Source data Block Start

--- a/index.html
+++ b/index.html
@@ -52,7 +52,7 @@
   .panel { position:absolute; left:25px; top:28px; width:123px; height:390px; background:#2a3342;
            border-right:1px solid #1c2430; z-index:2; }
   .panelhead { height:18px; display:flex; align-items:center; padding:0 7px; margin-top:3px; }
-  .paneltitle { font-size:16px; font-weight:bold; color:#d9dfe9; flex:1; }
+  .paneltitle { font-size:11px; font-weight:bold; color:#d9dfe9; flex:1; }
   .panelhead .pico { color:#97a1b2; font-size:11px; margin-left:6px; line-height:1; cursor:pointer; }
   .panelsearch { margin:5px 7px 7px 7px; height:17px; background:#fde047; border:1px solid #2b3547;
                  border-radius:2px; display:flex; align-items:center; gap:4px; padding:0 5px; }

Source data Block End
Source data Block Start

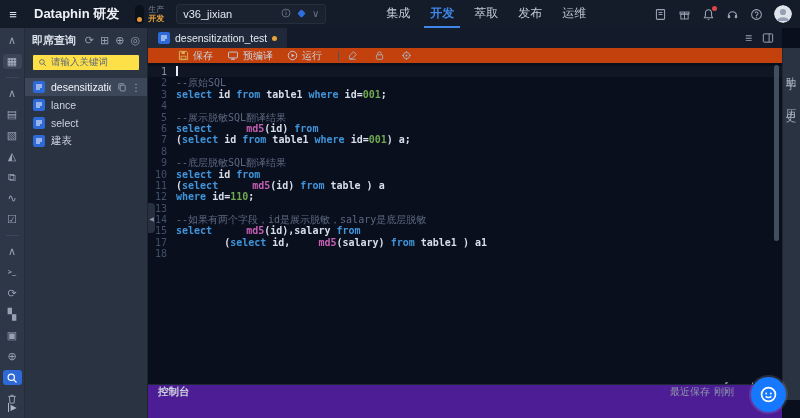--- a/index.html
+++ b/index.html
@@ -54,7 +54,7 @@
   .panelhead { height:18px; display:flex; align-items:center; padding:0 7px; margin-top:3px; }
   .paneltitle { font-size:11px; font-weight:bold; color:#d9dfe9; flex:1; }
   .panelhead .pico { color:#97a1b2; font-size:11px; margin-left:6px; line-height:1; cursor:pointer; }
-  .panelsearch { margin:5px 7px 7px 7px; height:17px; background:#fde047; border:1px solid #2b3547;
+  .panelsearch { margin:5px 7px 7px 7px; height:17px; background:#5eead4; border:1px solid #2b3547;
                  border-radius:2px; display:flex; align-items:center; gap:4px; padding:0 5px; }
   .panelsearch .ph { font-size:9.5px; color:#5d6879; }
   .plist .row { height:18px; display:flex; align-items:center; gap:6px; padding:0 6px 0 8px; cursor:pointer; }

Source data Block End

[Task to carry out]
From the data above, count the lines that hold the string "weight". Reply with only that number.

[Exercise output]
3